▶ **Work to complete**:
Rewrite the rows starting at their beginning and ending with the line that contains "left hip: (82, 472, 9)", both included, with each keypoint coordinate and depth value scaled by 0.95 and rounded to a whole number, halves rounded up. Leave the pictures out of your answer.

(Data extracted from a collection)
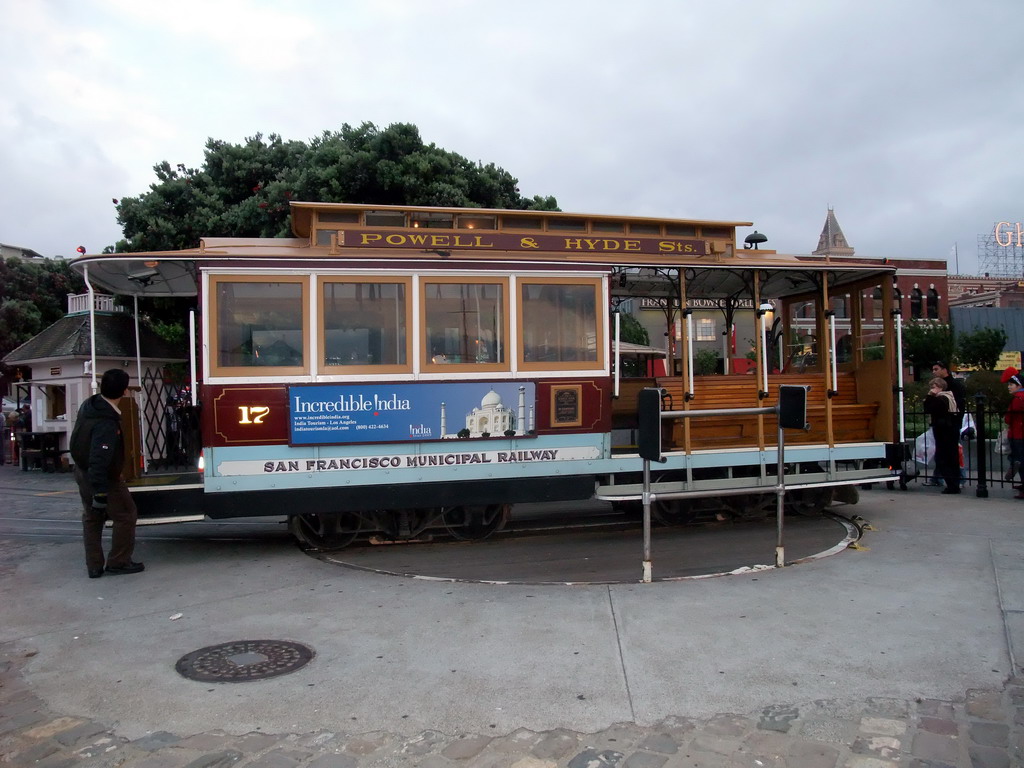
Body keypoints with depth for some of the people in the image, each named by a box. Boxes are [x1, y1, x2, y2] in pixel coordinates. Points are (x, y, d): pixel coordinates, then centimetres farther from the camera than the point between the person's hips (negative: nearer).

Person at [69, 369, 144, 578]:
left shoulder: (88, 405, -4)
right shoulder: (107, 424, -32)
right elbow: (99, 460, -34)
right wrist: (100, 492, -32)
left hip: (82, 472, 9)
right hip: (104, 478, -9)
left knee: (91, 518, 18)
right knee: (126, 516, 7)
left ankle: (94, 566, 25)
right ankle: (118, 563, 14)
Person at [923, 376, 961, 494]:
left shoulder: (940, 399, -16)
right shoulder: (950, 397, 14)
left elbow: (928, 410, -16)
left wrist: (929, 396, -10)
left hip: (943, 434, -10)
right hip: (953, 431, 10)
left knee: (941, 459, -5)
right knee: (953, 459, 12)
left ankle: (952, 485, -8)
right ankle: (955, 484, 15)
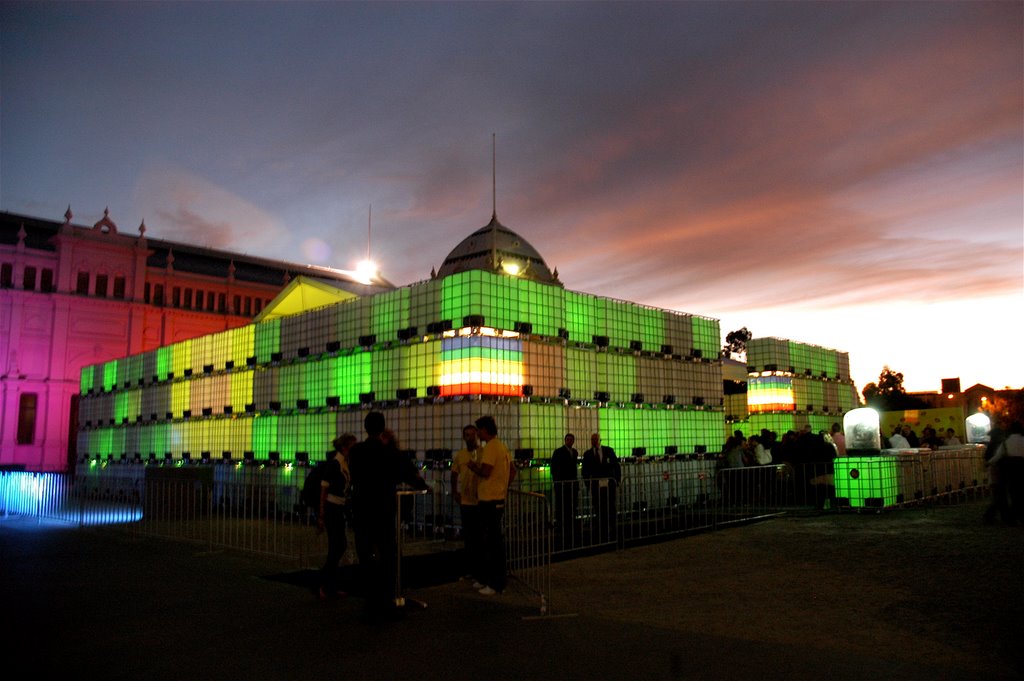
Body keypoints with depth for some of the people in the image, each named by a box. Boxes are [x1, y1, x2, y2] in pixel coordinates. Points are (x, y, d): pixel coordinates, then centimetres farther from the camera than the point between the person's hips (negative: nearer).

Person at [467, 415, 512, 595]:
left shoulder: (490, 447, -16)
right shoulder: (502, 446, 14)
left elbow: (485, 472, -24)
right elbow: (512, 471, 18)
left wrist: (473, 466, -6)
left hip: (489, 501, -10)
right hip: (498, 499, 10)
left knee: (492, 542, -3)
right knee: (487, 541, 17)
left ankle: (496, 584, 3)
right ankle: (486, 579, 26)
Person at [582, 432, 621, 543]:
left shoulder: (609, 451, 5)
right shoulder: (587, 454, 5)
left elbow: (616, 467, 8)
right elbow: (585, 471, 6)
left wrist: (617, 482, 1)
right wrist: (589, 484, -4)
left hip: (609, 485, 0)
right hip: (596, 487, 0)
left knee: (611, 510, -2)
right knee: (599, 512, 2)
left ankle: (612, 533, 9)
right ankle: (602, 535, 9)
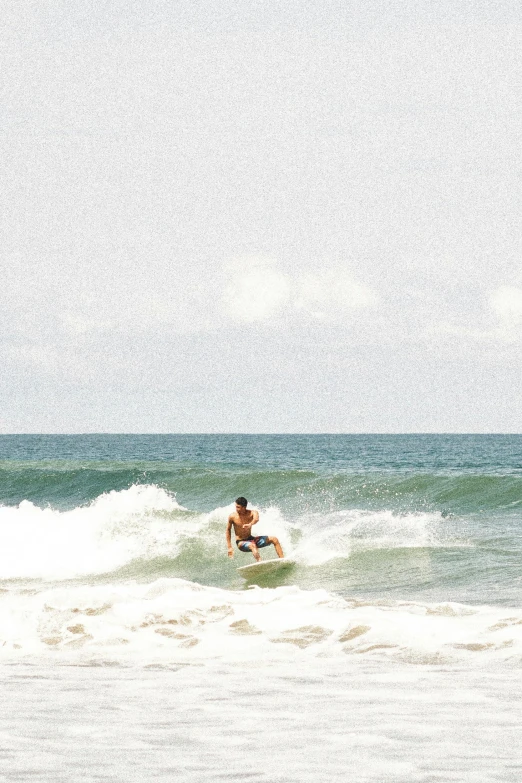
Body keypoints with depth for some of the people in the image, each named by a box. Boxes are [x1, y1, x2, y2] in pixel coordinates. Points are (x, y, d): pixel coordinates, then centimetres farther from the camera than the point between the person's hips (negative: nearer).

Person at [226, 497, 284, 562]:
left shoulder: (252, 513, -13)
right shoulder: (232, 517, -12)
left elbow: (256, 519, -37)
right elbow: (228, 530, 1)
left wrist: (250, 524, -62)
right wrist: (229, 547, -1)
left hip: (251, 539, 4)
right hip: (241, 543, -4)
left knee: (274, 539, -7)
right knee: (252, 546, -38)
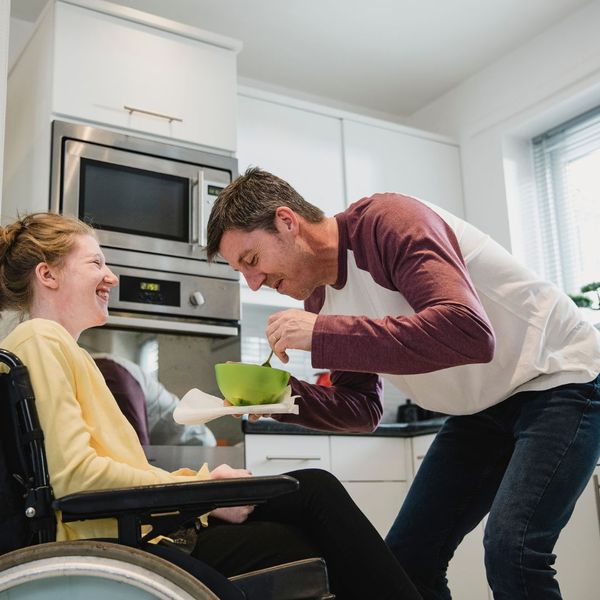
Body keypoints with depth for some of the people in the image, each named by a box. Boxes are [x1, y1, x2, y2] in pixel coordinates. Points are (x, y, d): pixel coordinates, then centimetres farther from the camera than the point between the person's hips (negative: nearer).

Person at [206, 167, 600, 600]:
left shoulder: (387, 222, -24)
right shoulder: (320, 300, -1)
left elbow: (470, 332, -39)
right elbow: (362, 410, 6)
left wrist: (321, 336, -37)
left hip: (559, 378, -7)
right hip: (482, 407, 8)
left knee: (510, 550, -24)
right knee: (406, 559, 4)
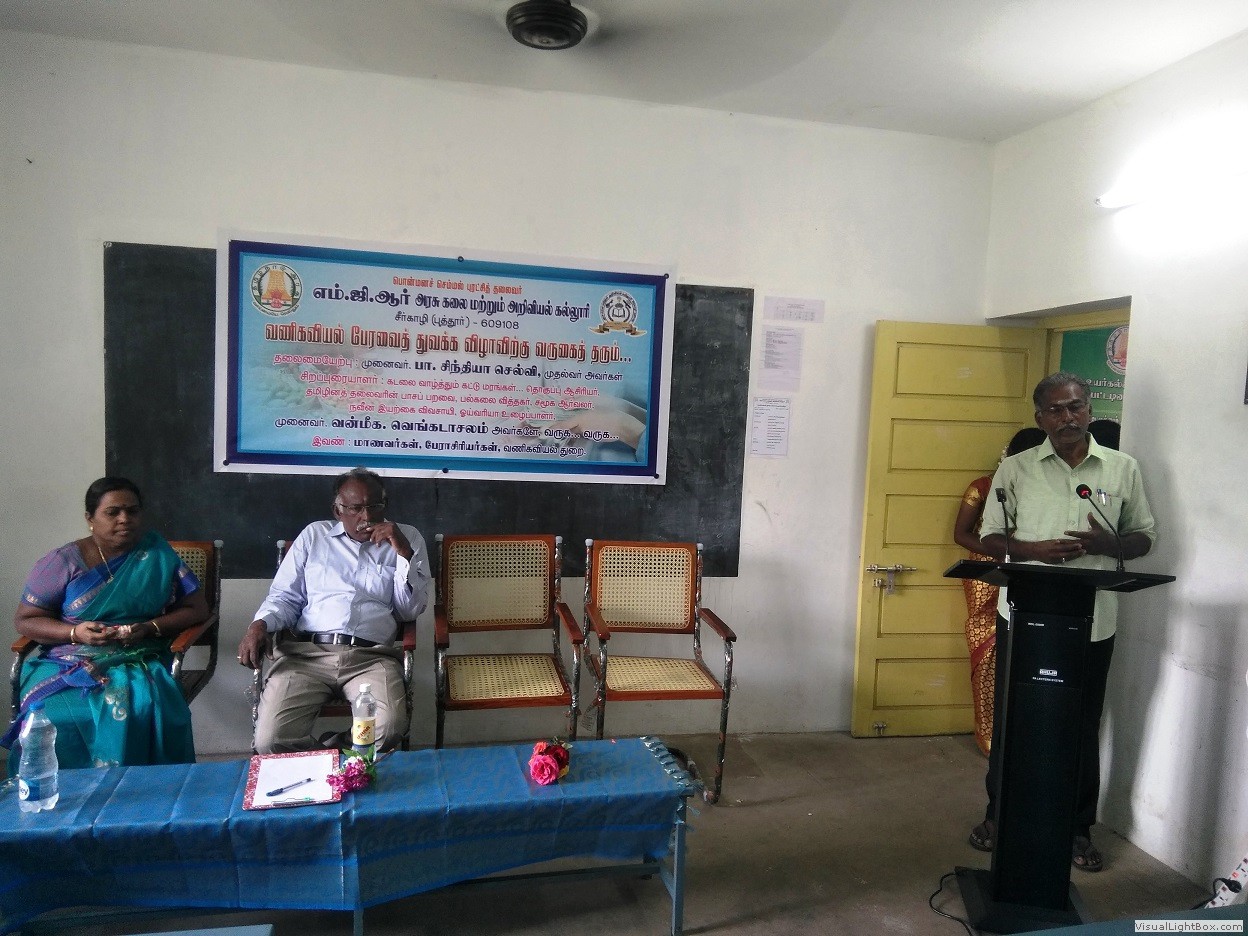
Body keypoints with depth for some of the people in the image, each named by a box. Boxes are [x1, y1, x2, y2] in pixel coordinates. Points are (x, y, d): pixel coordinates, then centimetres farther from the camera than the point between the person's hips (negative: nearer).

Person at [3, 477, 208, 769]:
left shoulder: (159, 555, 5)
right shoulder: (63, 562, 3)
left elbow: (197, 608, 6)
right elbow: (24, 620, 6)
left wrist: (149, 628, -12)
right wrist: (75, 633, -13)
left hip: (138, 663, 0)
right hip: (67, 664, 1)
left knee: (141, 712, -33)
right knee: (54, 721, -30)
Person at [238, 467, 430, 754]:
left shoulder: (407, 538, 14)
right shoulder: (314, 535, 18)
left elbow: (409, 610, 8)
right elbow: (285, 596, 17)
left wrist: (403, 551, -4)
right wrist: (260, 624, -5)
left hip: (371, 657, 0)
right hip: (305, 652, 1)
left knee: (390, 729, -30)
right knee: (270, 740, -24)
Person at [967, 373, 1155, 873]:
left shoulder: (1123, 468, 3)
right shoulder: (1015, 468, 0)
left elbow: (1144, 537, 8)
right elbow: (989, 537, 2)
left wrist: (1107, 543, -14)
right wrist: (1034, 549, -18)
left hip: (1092, 621, 1)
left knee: (1082, 727, 10)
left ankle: (1078, 828, 27)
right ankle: (999, 813, 28)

▶ **Response area**:
Body keypoints with depth for some of the people in the image, each named by a box. Boxes are [x1, y1, x2, y2] in pixel coordinates. Points are (x, y, d): pixel coordinates, then centimetres farther from the camera than the point between the person's hips (negative: nearer).

Person at [69, 369, 144, 578]:
left shoulder: (84, 385, -4)
right shoulder: (102, 403, -30)
right elbow: (94, 437, -32)
right wrist: (95, 467, -30)
left hip: (78, 448, 9)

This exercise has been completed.